Music: Edward Kremser
Lyrics: Theodore Baker
Arrangement: Nathan Hofheins

“For the Beauty of the Earth”1
Music: John Rutter
Lyrics: Folliott S. Pierpoint

“Prelude on 'Simple Gifts'” organ solo
Music: Shaker tune
Arrangement: Franklin Ashdown

“I Think the World Is Glorious”2
Music: Alexander Schreiner
Lyrics: Anna Johnson
Arrangement: Mack Wilberg

“Home is a Special Kind of Feeling”3 from The Wind in the Willows
Music: John Rutter
Lyrics: David Grant

“Now Thank We All Our God”
Music: Johann Crüger
Lyrics: Martin Rinkhart; translated by Catherine Winkworth
Arrangement: Mack Wilberg

“Come, Ye Thankful People, Come”
Music: George J. Elvey
Lyrics: Henry Alford
Arrangement: Mack Wilberg

  1. On the CD Consider the Lilies.
  2. On the CD Teach Me To Walk In The Light.
  3. On the CD Love Is Spoken Here.

The Spoken Word

A Virtue for Every Season of Life

Isn’t it interesting that sometimes those who have the least are the most grateful, and yet there are others who seem to have everything—except gratitude?
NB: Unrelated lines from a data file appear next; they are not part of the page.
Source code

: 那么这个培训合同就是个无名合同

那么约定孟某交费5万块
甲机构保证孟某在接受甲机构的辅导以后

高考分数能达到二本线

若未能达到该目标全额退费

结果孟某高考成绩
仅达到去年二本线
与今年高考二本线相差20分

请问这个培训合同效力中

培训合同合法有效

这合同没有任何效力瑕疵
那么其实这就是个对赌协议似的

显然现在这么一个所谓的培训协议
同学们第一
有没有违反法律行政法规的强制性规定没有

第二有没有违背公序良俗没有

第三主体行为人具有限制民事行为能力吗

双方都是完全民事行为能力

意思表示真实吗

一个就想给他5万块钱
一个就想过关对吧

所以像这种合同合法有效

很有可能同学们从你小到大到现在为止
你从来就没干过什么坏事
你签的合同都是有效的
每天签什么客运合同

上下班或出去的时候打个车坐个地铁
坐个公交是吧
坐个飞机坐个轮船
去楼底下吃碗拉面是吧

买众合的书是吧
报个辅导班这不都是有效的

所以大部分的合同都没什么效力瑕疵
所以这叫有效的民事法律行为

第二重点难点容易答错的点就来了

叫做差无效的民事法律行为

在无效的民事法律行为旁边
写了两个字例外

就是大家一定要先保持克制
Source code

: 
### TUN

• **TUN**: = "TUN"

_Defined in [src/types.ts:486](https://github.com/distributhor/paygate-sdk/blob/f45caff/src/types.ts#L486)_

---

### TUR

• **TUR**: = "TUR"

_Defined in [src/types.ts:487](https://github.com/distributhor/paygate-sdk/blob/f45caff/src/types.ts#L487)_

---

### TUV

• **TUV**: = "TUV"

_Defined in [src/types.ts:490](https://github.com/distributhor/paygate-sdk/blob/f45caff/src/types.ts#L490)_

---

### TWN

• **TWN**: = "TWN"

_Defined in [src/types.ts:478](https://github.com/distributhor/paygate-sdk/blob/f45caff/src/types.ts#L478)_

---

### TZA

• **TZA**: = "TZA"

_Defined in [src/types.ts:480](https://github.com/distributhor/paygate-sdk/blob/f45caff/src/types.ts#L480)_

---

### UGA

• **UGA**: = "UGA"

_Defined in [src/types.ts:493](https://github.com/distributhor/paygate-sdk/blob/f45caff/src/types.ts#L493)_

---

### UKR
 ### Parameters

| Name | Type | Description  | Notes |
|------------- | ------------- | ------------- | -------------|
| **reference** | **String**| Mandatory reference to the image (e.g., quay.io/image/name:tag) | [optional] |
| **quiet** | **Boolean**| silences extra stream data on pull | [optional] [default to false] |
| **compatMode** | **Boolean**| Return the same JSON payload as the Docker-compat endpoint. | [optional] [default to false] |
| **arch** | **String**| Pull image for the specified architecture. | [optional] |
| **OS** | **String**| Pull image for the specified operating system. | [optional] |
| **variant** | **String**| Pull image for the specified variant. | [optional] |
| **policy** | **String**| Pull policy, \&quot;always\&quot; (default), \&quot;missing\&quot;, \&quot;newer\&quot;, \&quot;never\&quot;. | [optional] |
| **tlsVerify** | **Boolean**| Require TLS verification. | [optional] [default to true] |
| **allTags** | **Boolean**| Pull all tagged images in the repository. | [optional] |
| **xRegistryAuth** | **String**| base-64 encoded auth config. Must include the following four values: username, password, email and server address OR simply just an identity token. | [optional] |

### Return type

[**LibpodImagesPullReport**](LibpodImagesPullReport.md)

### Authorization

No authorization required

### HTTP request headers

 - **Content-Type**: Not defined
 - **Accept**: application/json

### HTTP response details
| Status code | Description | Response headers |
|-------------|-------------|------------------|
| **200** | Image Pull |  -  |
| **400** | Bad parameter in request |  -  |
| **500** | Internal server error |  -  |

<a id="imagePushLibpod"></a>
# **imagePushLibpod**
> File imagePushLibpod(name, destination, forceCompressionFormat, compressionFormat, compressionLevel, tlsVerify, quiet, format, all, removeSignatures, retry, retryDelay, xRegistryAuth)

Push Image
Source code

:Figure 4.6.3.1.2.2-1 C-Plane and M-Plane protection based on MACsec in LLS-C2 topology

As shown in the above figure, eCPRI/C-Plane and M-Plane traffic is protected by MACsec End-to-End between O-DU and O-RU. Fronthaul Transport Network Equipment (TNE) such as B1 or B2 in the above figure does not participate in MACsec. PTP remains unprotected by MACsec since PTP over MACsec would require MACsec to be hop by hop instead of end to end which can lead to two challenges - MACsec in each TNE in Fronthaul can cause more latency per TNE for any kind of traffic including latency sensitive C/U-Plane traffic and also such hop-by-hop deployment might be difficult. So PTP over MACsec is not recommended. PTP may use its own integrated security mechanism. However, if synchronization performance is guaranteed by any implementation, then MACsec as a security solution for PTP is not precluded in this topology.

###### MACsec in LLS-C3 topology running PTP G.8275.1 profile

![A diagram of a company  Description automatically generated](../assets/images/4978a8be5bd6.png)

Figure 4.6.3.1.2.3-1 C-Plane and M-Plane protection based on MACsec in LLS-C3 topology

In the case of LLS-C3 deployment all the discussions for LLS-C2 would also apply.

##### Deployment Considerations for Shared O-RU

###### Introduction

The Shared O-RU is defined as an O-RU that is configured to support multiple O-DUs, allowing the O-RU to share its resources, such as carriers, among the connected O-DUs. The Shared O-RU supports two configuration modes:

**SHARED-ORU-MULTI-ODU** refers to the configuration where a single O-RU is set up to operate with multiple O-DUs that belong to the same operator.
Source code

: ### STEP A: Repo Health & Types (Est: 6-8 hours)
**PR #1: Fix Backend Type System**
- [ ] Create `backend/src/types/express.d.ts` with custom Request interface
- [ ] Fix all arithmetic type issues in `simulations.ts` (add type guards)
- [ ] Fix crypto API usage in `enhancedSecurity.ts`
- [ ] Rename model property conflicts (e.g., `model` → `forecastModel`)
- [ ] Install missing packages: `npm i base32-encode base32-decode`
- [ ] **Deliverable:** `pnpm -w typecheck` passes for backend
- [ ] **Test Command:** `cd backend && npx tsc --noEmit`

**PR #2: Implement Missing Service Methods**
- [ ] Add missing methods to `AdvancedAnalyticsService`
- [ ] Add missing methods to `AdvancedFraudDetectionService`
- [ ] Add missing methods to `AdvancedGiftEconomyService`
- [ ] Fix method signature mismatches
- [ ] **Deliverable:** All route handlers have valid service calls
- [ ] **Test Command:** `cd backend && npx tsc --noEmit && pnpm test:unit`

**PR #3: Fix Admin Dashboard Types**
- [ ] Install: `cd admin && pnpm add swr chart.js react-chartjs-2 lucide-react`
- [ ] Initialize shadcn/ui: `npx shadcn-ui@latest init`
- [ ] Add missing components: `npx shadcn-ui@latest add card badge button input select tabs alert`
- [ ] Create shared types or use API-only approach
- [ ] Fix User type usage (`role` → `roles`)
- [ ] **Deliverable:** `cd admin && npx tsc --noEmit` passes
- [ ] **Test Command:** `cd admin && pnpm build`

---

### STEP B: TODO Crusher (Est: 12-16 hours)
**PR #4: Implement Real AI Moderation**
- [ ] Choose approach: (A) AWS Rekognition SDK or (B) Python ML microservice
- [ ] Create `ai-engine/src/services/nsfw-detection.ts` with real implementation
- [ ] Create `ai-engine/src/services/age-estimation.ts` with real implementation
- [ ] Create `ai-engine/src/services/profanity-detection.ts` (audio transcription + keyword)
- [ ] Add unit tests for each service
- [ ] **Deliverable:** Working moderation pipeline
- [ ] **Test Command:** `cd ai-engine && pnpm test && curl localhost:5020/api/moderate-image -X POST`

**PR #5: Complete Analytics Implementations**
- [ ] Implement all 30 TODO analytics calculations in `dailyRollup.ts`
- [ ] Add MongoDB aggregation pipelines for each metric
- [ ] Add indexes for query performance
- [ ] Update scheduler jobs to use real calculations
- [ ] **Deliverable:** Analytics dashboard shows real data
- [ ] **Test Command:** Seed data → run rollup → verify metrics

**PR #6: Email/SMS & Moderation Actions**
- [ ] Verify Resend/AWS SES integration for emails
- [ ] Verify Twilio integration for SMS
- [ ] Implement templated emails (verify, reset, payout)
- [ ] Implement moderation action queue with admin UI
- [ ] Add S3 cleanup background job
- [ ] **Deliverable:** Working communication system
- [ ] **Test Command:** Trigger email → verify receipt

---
As religious leader Henry B. Eyring observed: “We so easily forget that we came into life with nothing. Whatever we get soon seems our natural right, not a gift. And we forget the giver. Then our gaze shifts from what we have been given to what we don’t have yet.”

Gratitude—for life, for blessings, for the Giver of this beautiful world and everything in it—is a timeless and timely virtue. People like to be around grateful people. They like to help grateful people. They don’t soon forget grateful people.

One woman fondly remembers an elderly friend named Dorothy, whom she visited to help her with some tasks that age had made difficult. After each little act of service, Dorothy would say, “Do you know how grateful I am?” During the visit, the power went out, and when Dorothy looked out the window and saw the workers restoring her power, she said, “I hope they know how grateful I am.” When it was time for Dorothy’s friend to leave, she whispered the prayer she learned from Dorothy: “Do you know how grateful I am?”

It’s worth pondering—do others know how grateful you are? Better yet, do you know? Many express their thanks in gratitude journals, counting their blessings as they respond to the prompt “How did God bless me today?”

“If you do that long enough and with faith,” Henry B. Eyring taught, “you will find yourself remembering blessings. And sometimes, you will have gifts brought to your mind which you failed to notice during the day, but which you will then know were a touch of God’s hand in your life.” And think of the joy your family will someday feel as they look at this record of thankfulness.

So many other virtues we seek flow from gratitude. Without gratitude, we become self-focused and insecure, wondering if someone somewhere has more or better. Gratitude, on the other hand, opens our hearts to God and to others. It blesses us in seasons of scarcity and seasons of plenty. Indeed, gratitude is a virtue for every season of life.

  1. Henry B. Eyring, “Remembrance and Gratitude,” Ensign, Nov. 1989, 12.
  2. See Sherri Heider Wright, “Do You Know How Grateful I Am?,” Liahona, Oct. 2021, 34–35.
  3. Henry B. Eyring, “Remembrance and Gratitude,” 13.